■ EXERCISE BRIEF
Output exactly, and only, the stretch of lines beginning at the line with "このコーナーに掲載している物件情報は、「アットホーム不動産情" and ending at the last line of the listing below. Drop the pictures.

-----

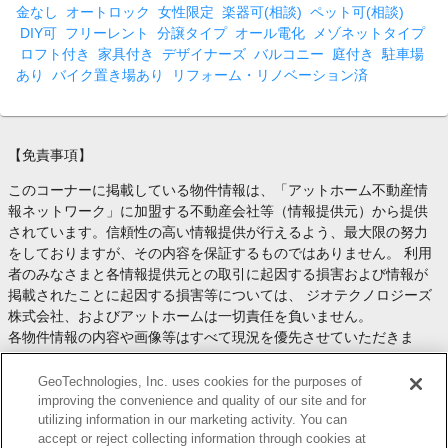
金なし
オートロック
女性限定
楽器可(相談)
ペット可(相談)
DIY可
フリーレント
分譲タイプ
オール電化
メゾネットタイプ
ロフト付き
家具付き
デザイナーズ
バルコニー
庭付き
駐車場
あり
バイク置き場あり
リフォーム・リノベーション済
【免責事項】
このコーナーに掲載している物件情報は、「アットホーム不動産情
報ネットワーク」に加盟する不動産会社等（情報提供元）から提供
されています。信頼性の高い情報提供が行えるよう、最大限の努力
をしておりますが、その内容を保証するものではありません。 利用
者のみなさまと各情報提供元との取引に起因する損害および情報が
掲載されたことに起因する損害等については、 ジオテクノロジーズ
株式会社、およびアットホームは一切責任を負いません。
各物件情報の内容や画像等はすべて現況を優先させていただきま
す。
お取引等（お取引の準備、資金調達等を含みます）の際には、内容
GeoTechnologies, Inc. uses cookies for the purposes of
や契約条件等について、 各情報提供元より十分な説明を受け、ご自
improving the convenience and quality of our site and for
utilizing information in our marketing activity. You can
身でご確認の上、判断してください。
accept or reject collecting information through cookies at
このコーナーへの物件情報のご掲載、その他不動産業務ソリューシ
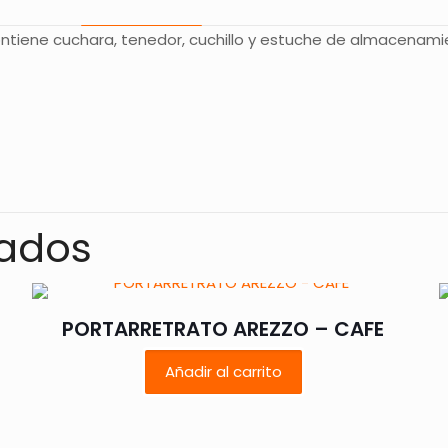
Contiene cuchara, tenedor, cuchillo y estuche de almacenamie
Valoraciones
s aún.
 en valorar “SET DE CUBIERTOS THAI – BEIG
nados
rreo electrónico no será publicada.
Los campos obligatorios
PORTARRETRATO AREZZO – CAFE
Añadir al carrito
1 de 5
2 de 5
3 de 5
4 de 5
estrellas
estrellas
estrellas
estrellas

-----

■ OUTPUT FOR THIS EXERCISE
このコーナーに掲載している物件情報は、「アットホーム不動産情
報ネットワーク」に加盟する不動産会社等（情報提供元）から提供
されています。信頼性の高い情報提供が行えるよう、最大限の努力
をしておりますが、その内容を保証するものではありません。 利用
者のみなさまと各情報提供元との取引に起因する損害および情報が
掲載されたことに起因する損害等については、 ジオテクノロジーズ
株式会社、およびアットホームは一切責任を負いません。
各物件情報の内容や画像等はすべて現況を優先させていただきま
す。
お取引等（お取引の準備、資金調達等を含みます）の際には、内容
GeoTechnologies, Inc. uses cookies for the purposes of
や契約条件等について、 各情報提供元より十分な説明を受け、ご自
improving the convenience and quality of our site and for
utilizing information in our marketing activity. You can
身でご確認の上、判断してください。
accept or reject collecting information through cookies at
このコーナーへの物件情報のご掲載、その他不動産業務ソリューシ
Contiene cuchara, tenedor, cuchillo y estuche de almacenamie
Valoraciones
s aún.
 en valorar “SET DE CUBIERTOS THAI – BEIG
nados
rreo electrónico no será publicada.
Los campos obligatorios
PORTARRETRATO AREZZO – CAFE
Añadir al carrito
1 de 5
2 de 5
3 de 5
4 de 5
estrellas
estrellas
estrellas
estrellas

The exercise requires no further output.